Cross-fold groups (run once on the full ExperimentResult): rolling_forecast, improvement_heatmap, information_advantage, benchmark_grid, scatter, detrended_scatter, pdp_pc_space, delivery (four specs).

Per-fold groups (run once per HindcastSlice): detrend, trend_evolution, residual_predictability, pdp.

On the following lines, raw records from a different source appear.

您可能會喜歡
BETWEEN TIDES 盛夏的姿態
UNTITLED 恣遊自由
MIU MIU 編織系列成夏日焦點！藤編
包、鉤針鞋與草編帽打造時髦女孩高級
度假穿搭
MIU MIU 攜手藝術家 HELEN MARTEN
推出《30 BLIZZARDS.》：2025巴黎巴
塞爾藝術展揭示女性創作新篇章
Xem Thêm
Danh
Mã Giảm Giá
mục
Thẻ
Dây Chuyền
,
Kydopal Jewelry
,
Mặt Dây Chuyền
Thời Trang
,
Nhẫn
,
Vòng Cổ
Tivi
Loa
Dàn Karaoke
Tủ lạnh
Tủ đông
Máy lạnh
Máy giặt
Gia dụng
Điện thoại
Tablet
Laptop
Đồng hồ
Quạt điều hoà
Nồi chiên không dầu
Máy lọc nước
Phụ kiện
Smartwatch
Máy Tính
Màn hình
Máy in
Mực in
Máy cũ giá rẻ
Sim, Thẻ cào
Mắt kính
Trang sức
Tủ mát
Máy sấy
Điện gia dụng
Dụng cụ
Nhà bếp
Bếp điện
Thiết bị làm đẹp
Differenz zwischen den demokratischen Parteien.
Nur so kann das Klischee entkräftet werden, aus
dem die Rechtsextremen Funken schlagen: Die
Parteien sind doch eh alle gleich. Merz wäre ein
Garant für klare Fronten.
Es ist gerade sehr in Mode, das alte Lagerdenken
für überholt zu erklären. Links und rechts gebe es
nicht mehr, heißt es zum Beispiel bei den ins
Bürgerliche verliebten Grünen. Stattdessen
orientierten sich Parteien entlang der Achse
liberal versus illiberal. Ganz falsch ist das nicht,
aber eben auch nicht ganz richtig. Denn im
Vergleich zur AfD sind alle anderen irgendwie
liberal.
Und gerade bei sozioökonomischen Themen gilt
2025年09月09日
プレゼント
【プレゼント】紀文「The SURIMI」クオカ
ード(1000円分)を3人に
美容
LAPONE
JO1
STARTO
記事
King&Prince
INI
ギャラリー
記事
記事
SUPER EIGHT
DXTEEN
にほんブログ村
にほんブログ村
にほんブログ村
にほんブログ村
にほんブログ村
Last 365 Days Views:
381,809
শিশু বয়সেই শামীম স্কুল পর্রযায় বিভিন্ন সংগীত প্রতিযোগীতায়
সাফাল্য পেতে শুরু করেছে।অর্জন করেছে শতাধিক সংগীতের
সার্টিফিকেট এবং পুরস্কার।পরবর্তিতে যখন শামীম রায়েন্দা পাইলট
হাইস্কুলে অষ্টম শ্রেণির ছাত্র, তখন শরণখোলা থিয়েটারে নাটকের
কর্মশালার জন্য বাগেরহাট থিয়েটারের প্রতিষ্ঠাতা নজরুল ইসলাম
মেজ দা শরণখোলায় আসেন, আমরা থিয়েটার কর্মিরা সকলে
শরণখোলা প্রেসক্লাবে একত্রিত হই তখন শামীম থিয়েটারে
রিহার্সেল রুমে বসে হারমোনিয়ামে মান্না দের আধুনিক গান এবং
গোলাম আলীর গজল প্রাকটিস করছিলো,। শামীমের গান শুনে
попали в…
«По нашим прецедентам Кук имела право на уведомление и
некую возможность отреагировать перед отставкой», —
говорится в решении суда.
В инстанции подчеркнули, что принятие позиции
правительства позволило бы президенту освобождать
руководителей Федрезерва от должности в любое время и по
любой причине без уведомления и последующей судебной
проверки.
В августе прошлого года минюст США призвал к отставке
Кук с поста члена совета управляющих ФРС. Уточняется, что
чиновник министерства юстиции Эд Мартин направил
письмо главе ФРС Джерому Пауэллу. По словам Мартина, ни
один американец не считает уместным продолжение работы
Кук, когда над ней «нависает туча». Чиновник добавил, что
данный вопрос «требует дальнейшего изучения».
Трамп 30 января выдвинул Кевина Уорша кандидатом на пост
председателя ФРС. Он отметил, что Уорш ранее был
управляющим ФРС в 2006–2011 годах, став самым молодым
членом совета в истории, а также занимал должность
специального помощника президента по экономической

For each group, runner.run() calls group.prepare_data(result[, fold]) once, then _run_spec(spec, df, ...) per spec. Each spec calls the pure plot function and passes the returned Figure to _save_png. Local saves are atomic (.tmp.pngrename). Cloud saves use CloudPath.write_bytes.

Mermaid Flow

flowchart TD
    A["evaluate_experiment(run_dir)\nrun_diagnostics.py:12"]
    B["compute_metrics(run_dir)\nmetrics.py:239"]
    C["write_metrics_artefacts(run_dir)\nmetrics.py:407"]
    D["gen_metrics per fold\nmetrics.py:109"]
    E["add_rolling_forecast_metrics_for_reporting\nrunners.py:148"]
    F["write_rolling_forecast_metrics_files\nrunners.py:676\n→ stage5_metrics*.txt"]
    G["_convert_metrics_to_bu_acre\n→ metrics_table.csv + MLflow"]
    H["generate_plots(run_dir)\nplots/__init__.py:21"]
    I["PlotRunner.run()\nget_plot_registry()"]
    J["cross_fold groups\nprepare_data(result)\n→ reports/*.png"]
    K["per_fold groups\nprepare_data(result, fold)\n→ reports/hindcast/*.png"]

    A --> B
    A --> C
    B --> D
    C --> D
    C --> E
    E --> F
    C --> G
    A --> H
    H --> I
    I --> J
    I --> K

Invariants

  • All scoring in gen_metrics uses kg/ha throughout; bu/ac conversion happens only in _convert_metrics_to_bu_acre at the metrics_table.csv boundary (metrics.py:336–354).
  • _METRICS_MIN_WEEK = 19 (runners.py:208) filters ISO weeks 1–18 from the text reports, excluding pre-WASDE rows from rolling metrics.
  • NaN reference values (no release before init_date) are kept in the rolling DataFrame for plot completeness but excluded from numeric error averages.
  • Plot functions in fns/ are pure: they accept a DataFrame and typed kwargs and return a Figure. No disk access, no config loading inside a plot function.
  • skip_plots=True allows the CLI to compute metrics without the heavy matplotlib import chain.

Failure Modes

  • FileNotFoundError on bias_corrector.pkl: POSTPROCESS did not complete or was interrupted. Re-run cli run postprocess.
  • Empty hindcast_slices: no walk-forward CV folds exist (only a fit_production run_dir). compute_metrics returns an empty list; write_metrics_artefacts is a no-op.
  • Cloud PNG write failure: CloudPath.write_bytes requires network access. On dev EC2 with $INPUT_DATA_DIR pointing at S3, plots will fail if credentials are not configured.
  • prep/pdp.py calling .predict(): this is the only prep module that re-invokes a model method (on a static grid, not live data). If the regressor's predict signature changes, PDPs fail at plot time, not at fit time.
  • MLflow DB locking (tracked in project MEMORY.md): concurrent evaluate calls for the same commodity can cause OperationalError. Run evaluate sequentially per commodity.

Cross-references

  • stages.mdrun_diagnostics.py function signatures
  • diagnostics.md — full module-level detail for metrics.py and runners.py
  • plots.md — full plot inventory, PlotSpec/PlotGroup registry
  • deliver.md — downstream stage that consumes the same walk_forward_preds.parquet
  • forecast.md — forecast pipeline which runs its own postprocess but reuses metrics concepts

PRs

No dedicated PR for the evaluate pipeline in the tracked window. Plot subsystem introduced progressively; PR #340 added window-aware MAPE (dashboard side only). See dashboard.md for window-aware scoring context.